Your assignment:
Continue the forum thread about the probability of choosing the largest number, picking up after its final post.

Text passage Start Marker

If you have time please explain me how we can get 25% probability.

Zulfi.

#### WBahn

Joined Mar 31, 2012
25,068
Hi,
Thanks for your efforts but actually I can't understand how we can chose the largest number with 25% probability and after reading your example I am still not able to understand 25% probability but now its clear what is adversary in this context.

If you have time please explain me how we can get 25% probability.

Zulfi.
What is the probability that the largest number is in the first half of the group?

What is the probability that the second-largest number is in the first half of the group.

What is the probability that the largest number is in the first half of the group AND that the second-largest number is in the second half of the group?

#### zulfi100

Joined Jun 7, 2012
630
Hi,
Q. What is the probability that the largest number is in the first half of the group?
1- Pr[ largest number is not in the second half] or
1/(elements in the first half)
Q. What is the probability that the second-largest number is in the first half of the group
1/(elements in the first half -1) B/c we have to exclude the largest number
or
1-Pr[Second largest number is not in the second half of the group]

Q. What is the probability that the largest number is in the first half of the group AND that the second-largest number is in the second half of the group?

1/(number of elements in the first half of the grp) * 1/(number of elements in the second half of the group)

Zulfi.

#### WBahn

Joined Mar 31, 2012
25,068
Hi,
Q. What is the probability that the largest number is in the first half of the group?
1- Pr[ largest number is not in the second half] or
1/(elements in the first half)
Think about this. Are you really saying that if I have a sequence of 2,000,000 numbers and I write the first half of them on one sheet of paper (call it List A) and the second half of them on another sheet (call it List B), that there is only a one-in-a-million chance that the largest number is somewhere in List A?

Put it in other terms. Fifty thousand people enter a stadium and sit in random seats, all of which are numbered sequentially. What is the probability that the tallest person is sitting in an even numbered seat?

EDIT: Fixed typos.

Last edited:

#### zulfi100

Joined Jun 7, 2012
630
Think about this. Are you really saying that if I have a sequence of 2,000,000 numbers and I write the first half of them on one sheet of paper (call it List A) and the second half of them on another sheet (call it List B), that there is only a one-in-a-million chance that the largest number is somewhere in List A?
1- 1/(1,000,000)
or
1/(1,000, 000)
Put it in other terms. Fifty thousand people enter a stadium and are sit in random seats, all of which are numbers sequentially. What is the probability that the tallest person is sitting in an even numbered seat?
1- 1/25000
or
1/25000

Sorry, I am not sure.

Zulfi.

#### 402DF855

Joined Feb 9, 2013
157
IMO the stadium example is about as simple and clear as you could get. Perhaps you should consider it a bit more.

Text passage End Marker
Material supplied Start Marker

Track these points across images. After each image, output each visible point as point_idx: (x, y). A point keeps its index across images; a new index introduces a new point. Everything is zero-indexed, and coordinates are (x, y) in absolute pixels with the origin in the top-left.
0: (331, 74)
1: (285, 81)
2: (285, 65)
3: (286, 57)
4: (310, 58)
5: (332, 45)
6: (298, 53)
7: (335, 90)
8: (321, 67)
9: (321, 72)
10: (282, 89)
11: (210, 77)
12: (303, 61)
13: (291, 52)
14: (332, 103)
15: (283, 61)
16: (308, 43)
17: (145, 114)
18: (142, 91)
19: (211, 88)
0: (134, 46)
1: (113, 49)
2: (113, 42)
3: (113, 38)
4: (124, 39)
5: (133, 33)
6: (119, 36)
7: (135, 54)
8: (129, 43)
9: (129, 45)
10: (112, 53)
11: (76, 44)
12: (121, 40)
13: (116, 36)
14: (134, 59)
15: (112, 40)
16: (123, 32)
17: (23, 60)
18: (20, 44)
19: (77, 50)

Material supplied End Marker

Exercise response:
#### djsfantasi

Joined Apr 11, 2010
5,923
You have two cups of 50,000 M&Ms without any blue M&Ms and one blue M&M. You drop the blue M&M into one cup and remove any one candy You shake the cups and move them around so so don’t know which cup has the blue M&M.

Pick any cup. What’s the probality that is has the blue M&M?

#### zulfi100

Joined Jun 7, 2012
630
Hi,

Zulfi.

#### djsfantasi

Joined Apr 11, 2010
5,923
Hi,

Zulfi.
This is Homework Help. Not Homework Done For You. What is YOUR answer to post #9? Show us your work.

#### WBahn

Joined Mar 31, 2012
25,068
Hi,

Zulfi.
One of the reasons why you make virtually no progress on being able to learn and work with this stuff is that you won't fight your way through it -- if your first attempt isn't correct you just want people to give you the answers and explanations. Well, how's that been working for you?

You have been asked the same a couple of different ways that should be easier to understand intuitively and you haven't made any effort to even try to answer either of them.

Let's step it back some more.

I have 100 marbles (99 white marbles and 1 black marble) that are split evenly between Bag A and Bag B. What is the probability that the black marble is in Bag B?

#### zulfi100

Joined Jun 7, 2012
630
Hi,
Excuse me probability is not my main subject and this is not my hw. This is not good that you bombard me with questions and provide me no answer. I would always be wrong if I don't know the correct answer.
djsfantasi

I have already shown my work in post#9. Now its your turn to tell me if its right or not. You have to work in a stepwise manner. Otherwise you are taking many miles away from my actual question.

Zulfi.

#### SamR

Joined Mar 19, 2019
1,623
Ummm... Forget probability and use plain old common sense?!?! How many bags are there? How many bags can the black marble be in?

#### zulfi100

Joined Jun 7, 2012
630
Sir this is not my question. My question is in post#1 which has been put to background. Instead of solving my own question I am solving others questions.

Zulfi

#### SamR

Joined Mar 19, 2019
1,623
You have no concept of percentages at all?!?! X/Y * 100 = Z%

#### MIS42N

Joined Jan 25, 2013
2
OK lets settle this. You have a lot of numbers in random order. You divide them in half. There are two numbers - the highest and the second highest you are interested in. There are four equally likely possibilities:
1) both numbers are in the first half
2) both numbers are in the second half
3) the high number is in the first and the second highest is in the second half
4) the high number is in the second half and the second highest is in the first half
Since the sum of probabilities is 1 (100%) and each outcome has equal probability, each outcome has a probability of 25%. The specific outcome of interest is scenario 4) which has a probability of 25%. Hope that makes it plain.
I'm not clear what the paper is about. Probably sorting algorithms. Some sorting methods assume the numbers to be sorted are truly random, and work pretty well if they are. But if they are in a specific sequence (the adversity, or worst case situation) the sort takes a lot longer. A bubble sort is probably the worst sort algorithm, but a shell sort is a modified bubble sort and normally runs much quicker. But if the input is ordered in a particular way, the shell sort takes as long as a bubble sort.
Bubble sort and shell sort don't need a lot of work space because they sort by swapping elements. If there is plenty of space other algorithms are faster and less easily disrupted by specific ordering of elements (merge sort for instance).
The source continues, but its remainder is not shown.